╭─ Document passage

So long as states continued to invest in higher education, with new resources lifting all the ships in their respective fleets, university systems encountered little opposition. Flagship campuses frequently chafed at their incorporation in larger systems or at the resource demands of branch campuses, as well as the ambitions of smaller regional, “wannabe” campuses, but the flood of new state money quieted most of their criticism. University systems increased in number and influence through the 1970s.
University systems also increased their bureaucratic structures during this period, with system offices and coordinating boards invested with more authority. In 1971, North Carolina created a single Board of Governors that merged the University of North Carolina with the other non-aligned campuses. However, North Carolina also delegated certain responsibilities to institutional boards, allowing for the retention of considerable institutional autonomy. In Wisconsin, the legislature, tired of competition between the four-campus University of Wisconsin System and the Wisconsin State College System, in 1973 combined all four-year institutions into the University of Wisconsin System, governed by a single board of regents.
The merger in Wisconsin succeeded in moving the conflict from the legislature to the system itself, with the regional campuses often in opposition to the flagship, Madison, and the urban campus in Milwaukee. During the next decade, faculty salaries at Madison fell to last place in the Big Ten; efforts to overcome the gap were attacked by the regional campuses. Between 1980 and 1986, class size in Madison and Milwaukee increased 17 percent -- 70 percent more than in the regional campuses. Subsequent efforts to improve the funding of Madison were largely successful, but Wisconsin represented a clear case in which the flagship research university suffered as a consequence of the creation of a single consolidated system.
The moves toward greater centralization met with increasing resistance. As early as 1971, Clark Kerr, the principal architect of the Californian Master Plan, predicted such resistance: “The future is not likely to be simply a mirror of the past. Bureaucratic centralism is under attack in many places from many sources. The new theme is local control, volunteerism, and spontaneity…. It is unlikely that the multi-campus systems of higher education in the United States will escape from the impact of these demands.”
Decentralization Takes Hold
It is not surprising, therefore, that the move toward greater centralization and control began to recede in the 1990s. This “decentralization” took several forms.

╰─
╭─ Material

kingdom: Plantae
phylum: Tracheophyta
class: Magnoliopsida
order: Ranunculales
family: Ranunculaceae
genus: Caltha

╰─
╭─ Material

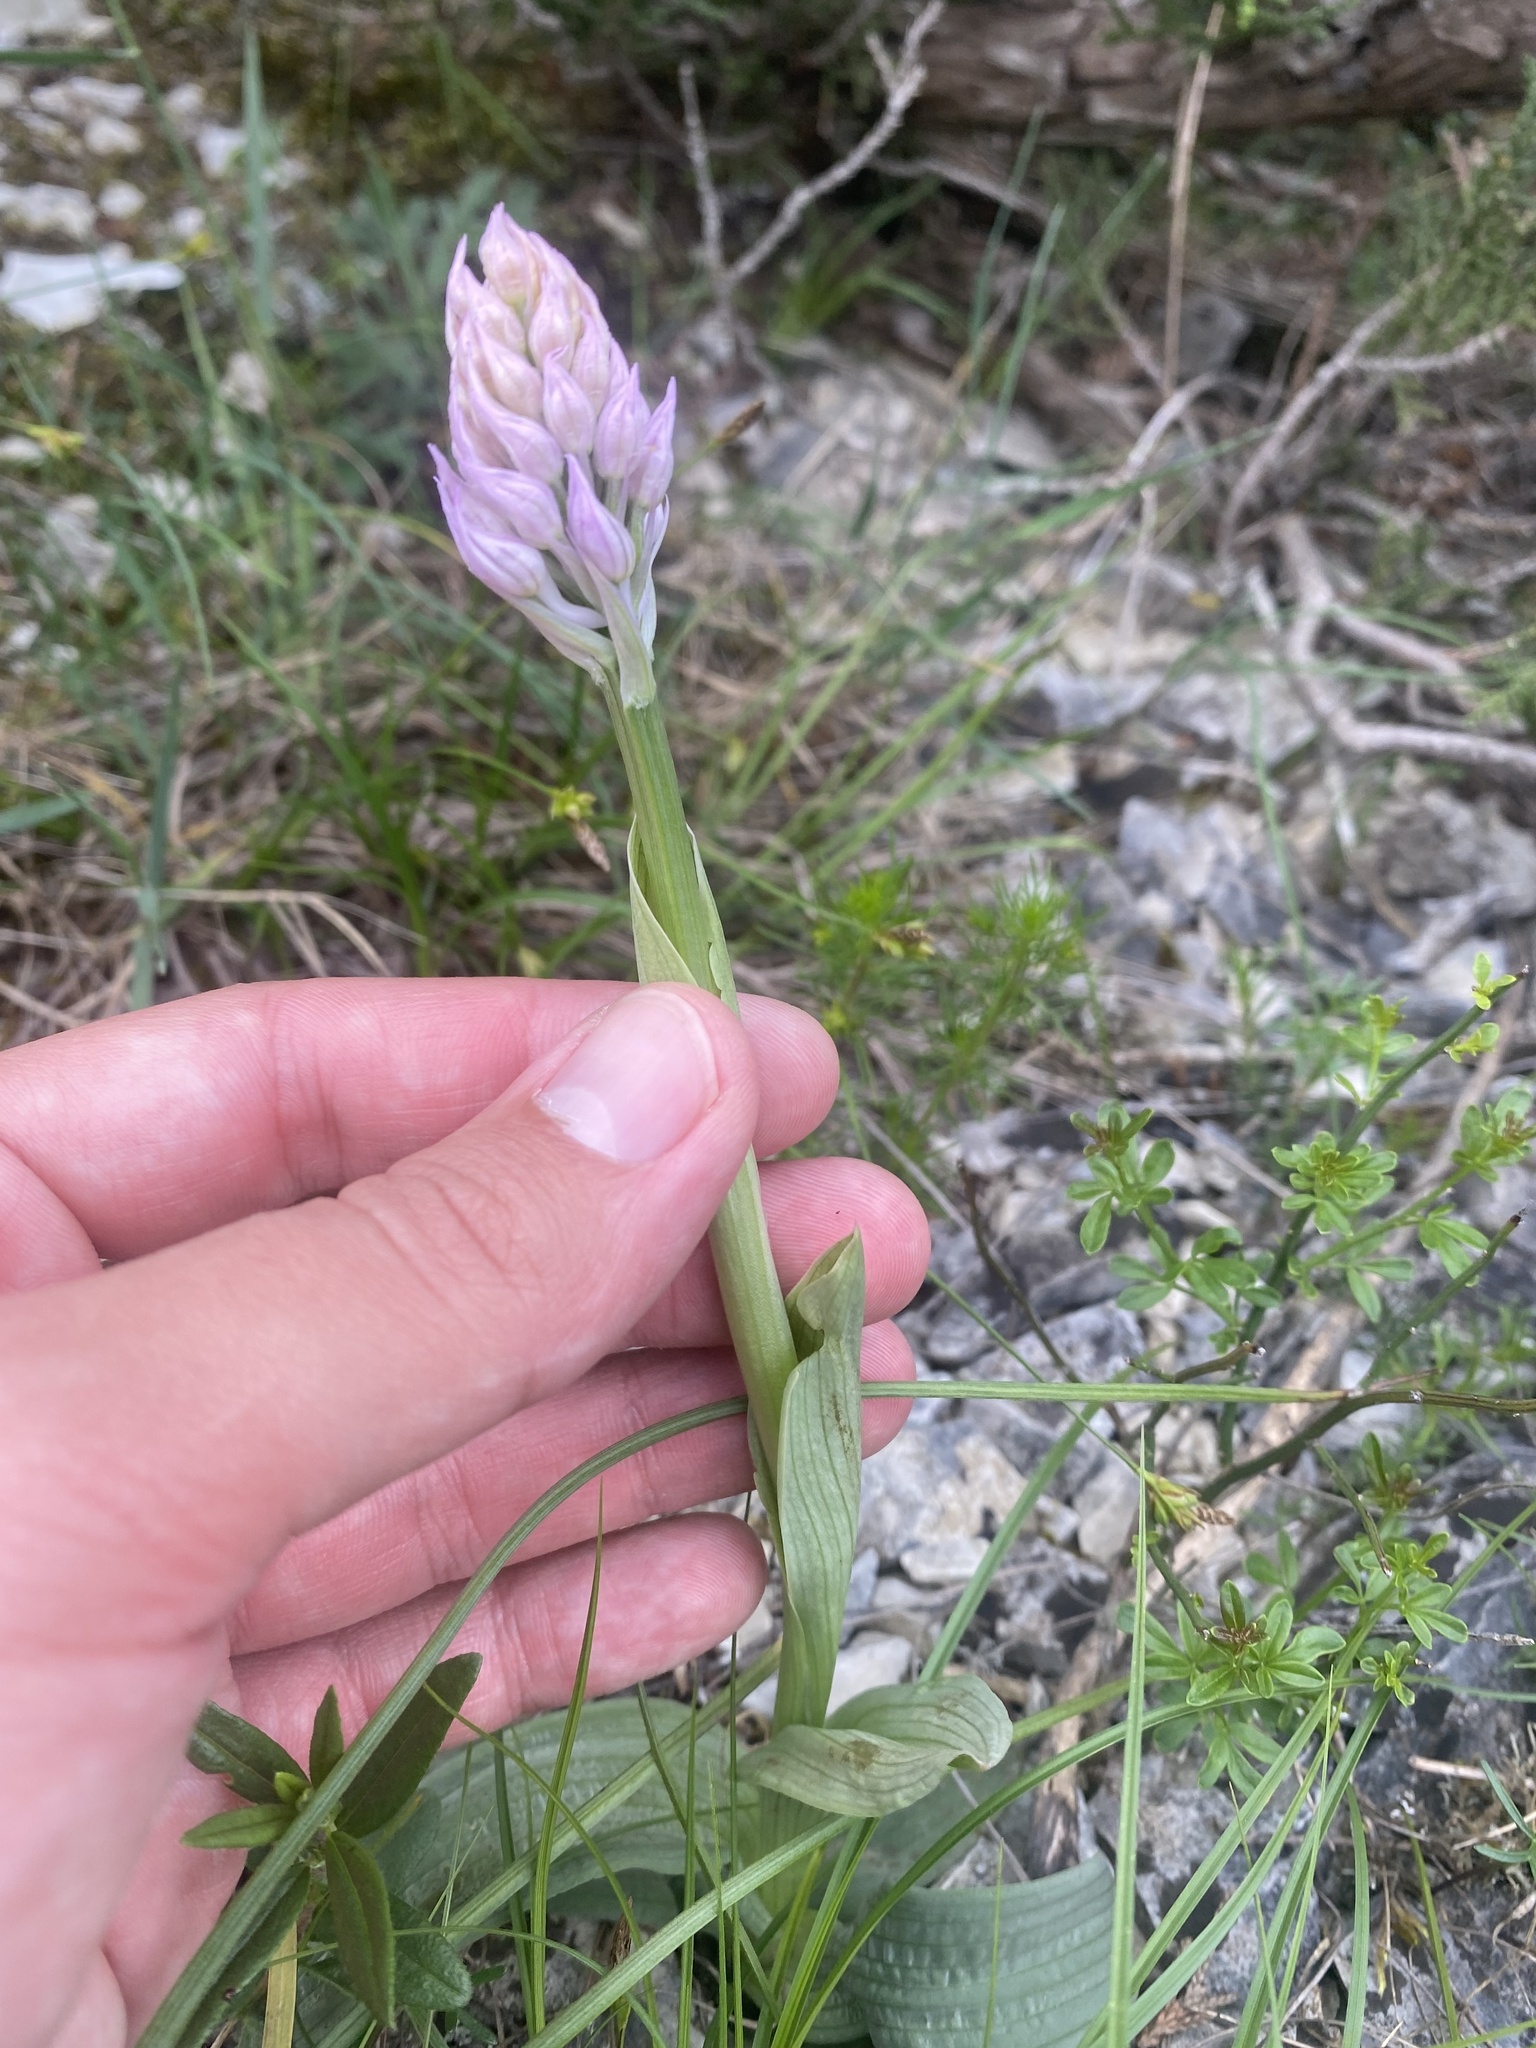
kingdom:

╰─

### Written instruction
Please answer from the passage on university systems above: in what year did Wisconsin combine all its four-year institutions into the University of Wisconsin System?

### Completed task
1973